=== Listed records ===
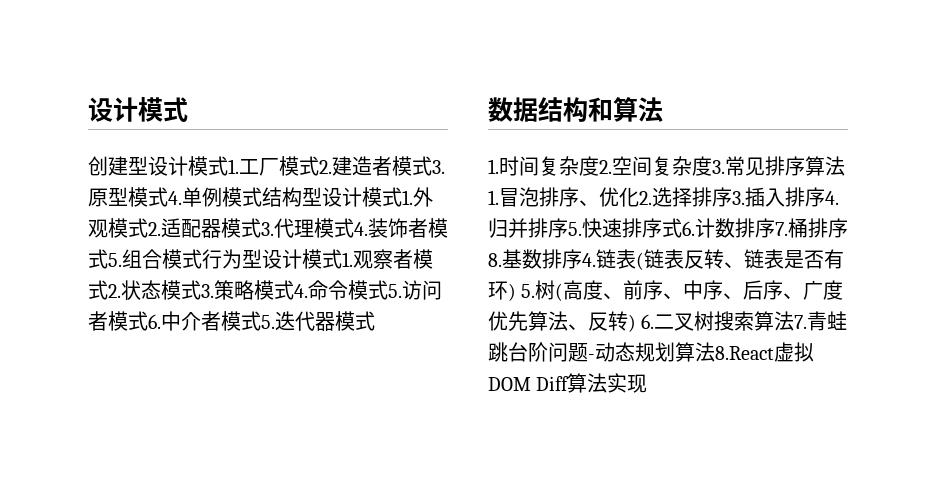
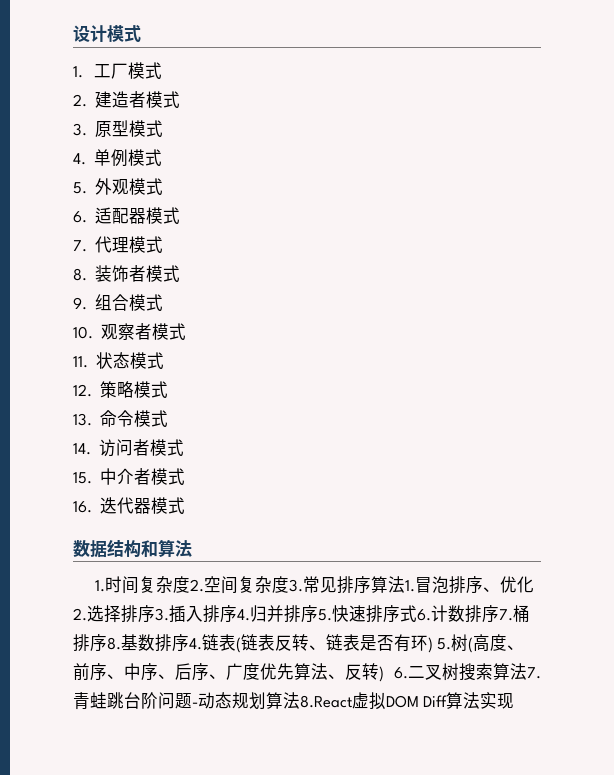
[88,156,228,176] 创建型设计模式 -> (141, 33) none
(319, 166) none -> (163, 70) //
(432, 166) none -> (181, 99) //
(168, 197) none -> (164, 128) //
[262,187,413,207] 结构型设计模式1. -> [73,182,87,194] // 5.
[148,222,161,236] 2. -> [73,211,87,223] // 6.
[261,222,274,236] 3. -> [73,240,87,252] // 7.
[354,222,368,236] 4. -> [73,268,87,281] // 8.
[108,253,122,267] 5. -> [73,297,87,310] // 9.
[202,249,353,269] 行为型设计模式1. -> [73,326,93,339] // 10.
[108,284,121,298] 2. -> [73,356,88,368] // 11.
[201,284,214,298] 3. -> [73,384,92,397] // 12.
[294,284,308,298] 4. -> [73,413,92,426] // 13.
[388,284,402,298] 5. -> [73,443,91,455] // 14.
[148,314,161,329] 6. -> [73,472,92,484] // 15.
[261,315,275,329] 5. -> [73,501,92,513] // 16.

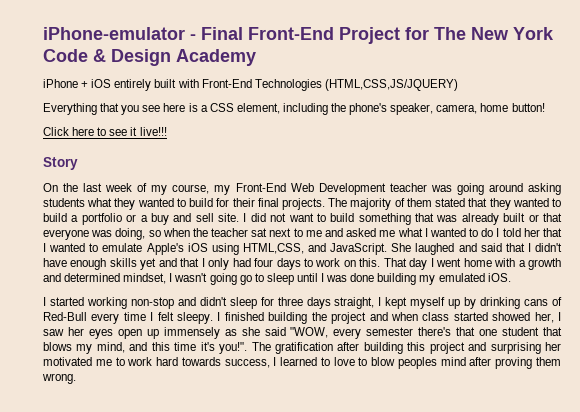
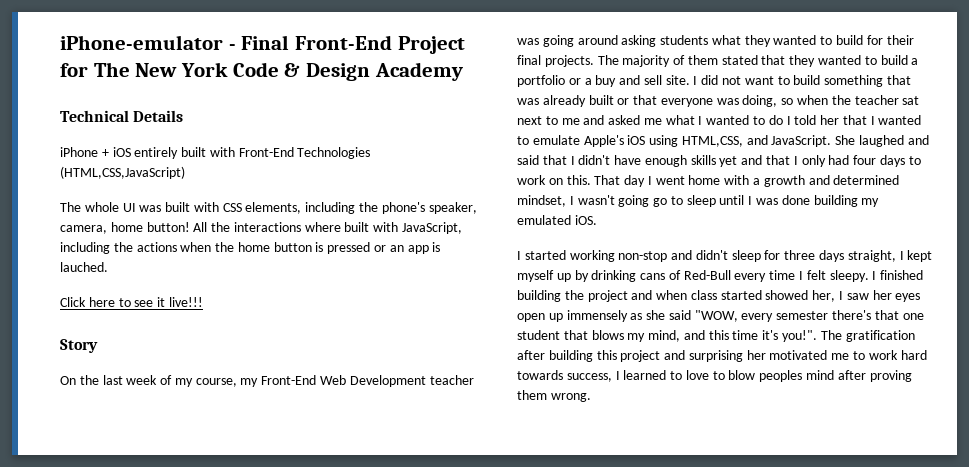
(256, 57) none -> [60,110,184,122] // Technical Details
[324,79,458,91] [43,103,280,115] (HTML,CSS,JS/JQUERY) // Everything that you see here is a CSS element, -> [60,166,185,179] [60,202,302,214] (HTML,CSS,JavaScript) // The whole UI was built with CSS elements,
(545, 107) none -> [193,222,463,234] [60,242,441,254] [60,262,108,272] All the interactions where built with JavaScript, including the actions when the home button is pressed or an app is lauched.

=== Required work ===
Although the records above contain pictures, the copy must not; set down exactly the lines from the one with "[148,314,161,329] 6. ->" up to and including the one with "[324,79,458,91] [43,103,280,115] (HTML,CSS,JS/JQUERY)".

=== Result for this task ===
[148,314,161,329] 6. -> [73,472,92,484] // 15.
[261,315,275,329] 5. -> [73,501,92,513] // 16.

(256, 57) none -> [60,110,184,122] // Technical Details
[324,79,458,91] [43,103,280,115] (HTML,CSS,JS/JQUERY) // Everything that you see here is a CSS element, -> [60,166,185,179] [60,202,302,214] (HTML,CSS,JavaScript) // The whole UI was built with CSS elements,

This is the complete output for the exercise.